Paolo Genovese, alma creativa detrás del boom de Perfectos desconocidos, ha decidido profundizar su observación sobre las oscuridades morales de nuestra sociedad desde una perspectiva más solemne que lúdica. Si allí intentaba hilvanar los escombros de las grandes sátiras de la comedia italiana de la edad de oro con algo del cinismo contemporáneo, aquí asume el espíritu fáustico que tanta grandeza le ha dado al cine con el mismo propósito. La cita ya no responde a la invocación que había imaginado el célebre Murnau en su audaz e inolvidable adaptación de Goethe, sino a los mundanos escenarios de una cafetería llamada The Place. Allí sumergido en la música de la rocola y con un café de por medio, un hombre celebra encuentros con diversos asistentes con los que intercambia deseos y anhelos por inquietantes exigencias. Genovese no ofrece demasiada carnadura a ningún personaje, todos responden a un esquema global que deja en claro la alegoría. Los que trascienden esa forma calculada del guion lo consiguen gracias a las interpretaciones: Alba Rohrwacher teje los mejores matices para su monja y Valerio Mastrandrea da a su eco de Mefisto una áspera humanidad. Despojada de toda grandeza fantástica, Los oportunistas se afirma demasiado en la convicción de su propio ingenio y si bien consigue equilibrio narrativo sin destellos de puesta en escena deja entrever demasiado su armado cuanto más anhela sublimarlo.
La cámara de Carlos Sorín recorre el frío espacio de la Patagonia siguiendo el andar de Cecilia (impecable Victoria Almeida) mientras se dirige al encuentro con su marido (Diego Gentile) para comunicarle una importante noticia. Instalados desde hace poco tiempo en un pequeño pueblo de Tierra del Fuego, el deseo de ser padres se entreteje con la inquieta espera por la adopción, con la tensa expectativa por el recibimiento del recién llegado. La aparición de Joel, un chico de nueve años derivado desde Buenos Aires, con un pasado de desamparo marcado por la detención de su tío, no solo será un aprendizaje para esa familia, sino para todo el pueblo, entorno aislado que concibe lo desconocido como amenazante. La mirada humana de Sorín se concentra en los vínculos entre sus personajes, en las relaciones que se tejen en sus silencios y esperas. El lento descubrimiento de las emociones de Joel, sus gustos, sus recuerdos emergen gracias a las decisiones del director de acercarse a ese universo sin desmoronarlo.
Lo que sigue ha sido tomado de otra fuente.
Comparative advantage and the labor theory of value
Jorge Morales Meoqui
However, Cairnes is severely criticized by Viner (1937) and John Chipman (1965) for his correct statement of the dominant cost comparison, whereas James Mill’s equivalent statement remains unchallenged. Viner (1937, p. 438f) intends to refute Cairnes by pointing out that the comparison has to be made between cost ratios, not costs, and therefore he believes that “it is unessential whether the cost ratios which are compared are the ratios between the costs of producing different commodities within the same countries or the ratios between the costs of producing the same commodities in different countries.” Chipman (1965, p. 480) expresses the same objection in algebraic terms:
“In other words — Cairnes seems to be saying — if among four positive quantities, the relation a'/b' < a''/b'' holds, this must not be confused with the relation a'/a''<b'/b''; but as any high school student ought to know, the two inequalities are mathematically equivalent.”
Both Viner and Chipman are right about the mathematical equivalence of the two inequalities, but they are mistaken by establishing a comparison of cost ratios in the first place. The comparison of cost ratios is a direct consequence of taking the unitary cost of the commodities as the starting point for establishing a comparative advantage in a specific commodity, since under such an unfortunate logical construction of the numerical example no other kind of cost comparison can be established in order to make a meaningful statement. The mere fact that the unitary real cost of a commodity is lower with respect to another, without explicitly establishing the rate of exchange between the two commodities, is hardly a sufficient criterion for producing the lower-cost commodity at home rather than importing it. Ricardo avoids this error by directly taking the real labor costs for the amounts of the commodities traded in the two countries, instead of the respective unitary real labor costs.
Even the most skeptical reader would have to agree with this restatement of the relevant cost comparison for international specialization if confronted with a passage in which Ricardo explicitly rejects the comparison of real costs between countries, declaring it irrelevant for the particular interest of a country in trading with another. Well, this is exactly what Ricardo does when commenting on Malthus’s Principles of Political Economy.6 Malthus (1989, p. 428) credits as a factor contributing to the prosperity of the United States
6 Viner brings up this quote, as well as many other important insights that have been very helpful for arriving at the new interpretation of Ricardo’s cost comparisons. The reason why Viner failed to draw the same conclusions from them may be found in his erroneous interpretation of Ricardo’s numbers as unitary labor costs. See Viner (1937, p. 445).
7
Cuando intenta retratar posiciones colectivas -o institucionales- se perciben con más evidencia los hilos de la construcción, como en el debate de los padres sobre la permanencia de Joel en la escuela pública. Sin embargo, el universo de Sorín se torna más complejo en los pequeños trazos, en la dimensión moral que adquieren las acciones sin necesidad de juicio, en la consciente cercanía que nos inspira sin hacer alarde de su presencia.